OBAMA HAWAII NUGGET!!
Visits With School Pals Are a Touchstone on President’s Trips to Hawaii from the New York Times
"As is usual when on the island, the president has been far from political advisers and hangers-on, and has instead spent time with the high school friends who have come to be known collectively, if inaccurately, as the Choom Gang."

MEDICAL NUGGET!!
Bringing Dementia Patients to Life from the Atlantic
"... perhaps the biggest misconceptions Theresa encounters regards a dementia diagnosis as the end. Naturally, being diagnosed with dementia represents an important change in life, but it is certainly not a death sentence."

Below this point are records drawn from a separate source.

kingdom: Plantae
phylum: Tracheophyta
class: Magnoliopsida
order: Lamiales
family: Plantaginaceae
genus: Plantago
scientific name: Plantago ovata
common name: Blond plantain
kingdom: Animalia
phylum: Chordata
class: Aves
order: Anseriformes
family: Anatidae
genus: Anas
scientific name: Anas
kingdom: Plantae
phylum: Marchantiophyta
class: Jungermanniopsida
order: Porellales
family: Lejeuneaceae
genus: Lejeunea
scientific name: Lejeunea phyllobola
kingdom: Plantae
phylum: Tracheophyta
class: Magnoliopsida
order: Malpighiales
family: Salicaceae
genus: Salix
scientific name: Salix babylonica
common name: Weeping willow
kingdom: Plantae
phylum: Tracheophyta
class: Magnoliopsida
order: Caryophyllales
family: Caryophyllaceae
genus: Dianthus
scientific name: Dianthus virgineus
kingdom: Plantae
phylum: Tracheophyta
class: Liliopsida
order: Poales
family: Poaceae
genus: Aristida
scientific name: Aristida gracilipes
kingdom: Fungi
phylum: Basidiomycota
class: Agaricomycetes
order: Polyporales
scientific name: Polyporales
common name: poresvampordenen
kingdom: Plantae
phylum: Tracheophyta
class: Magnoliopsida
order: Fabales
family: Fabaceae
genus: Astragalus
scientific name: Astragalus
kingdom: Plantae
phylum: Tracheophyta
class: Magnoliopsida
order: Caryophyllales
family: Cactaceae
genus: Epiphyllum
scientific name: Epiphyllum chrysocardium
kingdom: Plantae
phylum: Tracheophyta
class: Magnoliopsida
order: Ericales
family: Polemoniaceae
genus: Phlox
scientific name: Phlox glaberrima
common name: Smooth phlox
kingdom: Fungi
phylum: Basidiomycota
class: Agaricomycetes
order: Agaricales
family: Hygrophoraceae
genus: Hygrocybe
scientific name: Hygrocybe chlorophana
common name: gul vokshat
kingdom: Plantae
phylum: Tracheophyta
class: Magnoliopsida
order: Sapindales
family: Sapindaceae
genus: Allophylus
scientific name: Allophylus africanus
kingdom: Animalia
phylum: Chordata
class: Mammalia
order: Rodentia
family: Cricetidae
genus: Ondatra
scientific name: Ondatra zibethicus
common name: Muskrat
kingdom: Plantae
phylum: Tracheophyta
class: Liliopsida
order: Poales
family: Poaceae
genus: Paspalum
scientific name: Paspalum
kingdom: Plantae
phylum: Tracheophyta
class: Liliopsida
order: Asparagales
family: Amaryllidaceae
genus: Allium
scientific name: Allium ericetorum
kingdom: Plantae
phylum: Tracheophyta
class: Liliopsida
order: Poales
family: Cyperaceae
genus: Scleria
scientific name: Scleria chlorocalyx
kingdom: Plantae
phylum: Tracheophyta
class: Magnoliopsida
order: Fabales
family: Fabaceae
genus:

HOPE-FOR-PAWS ANIMAL RESCUE NUGGET!!
The Mensch List: Eldad Hagar: Dogged Devotion (Naomi Pfefferman) from the Jewish Journal [of California]
"Miley and Frankie are just two of thousands of dogs that Hagar, along with his wife, Audrey, have rescued and found homes for since 2001: “I always save the most miserable, saddest, sickest dogs,” said Hagar, who prefers to handle the rescue missions solo. “They’re matted, starving, filthy, shot with BB guns. One pit bull mix had been shot, hit by a car and he was so hungry that he had eaten rocks to fill his stomach.”"

HOPE-FOR-PAWS/BILL FOUNDATION ANIMAL RESCUE NUGGET!!
This was posted at Hope-for-Paws associated organization, the Bill Foundation's website, and then reposted to the Paws site.  In my view, it completely captures Eldad Hagar's approach to dog rescue!
I believe in what I call "the rescue promise": The promise to do whatever is necessary to provide those I have rescued with a happy, healthy life... forever. To never cut corners, never give up on them and never stop fighting for them.
I do not have a job, but rather a mission in life and I owe it to all the animals I save and all those who support my rescue efforts to honor that mission.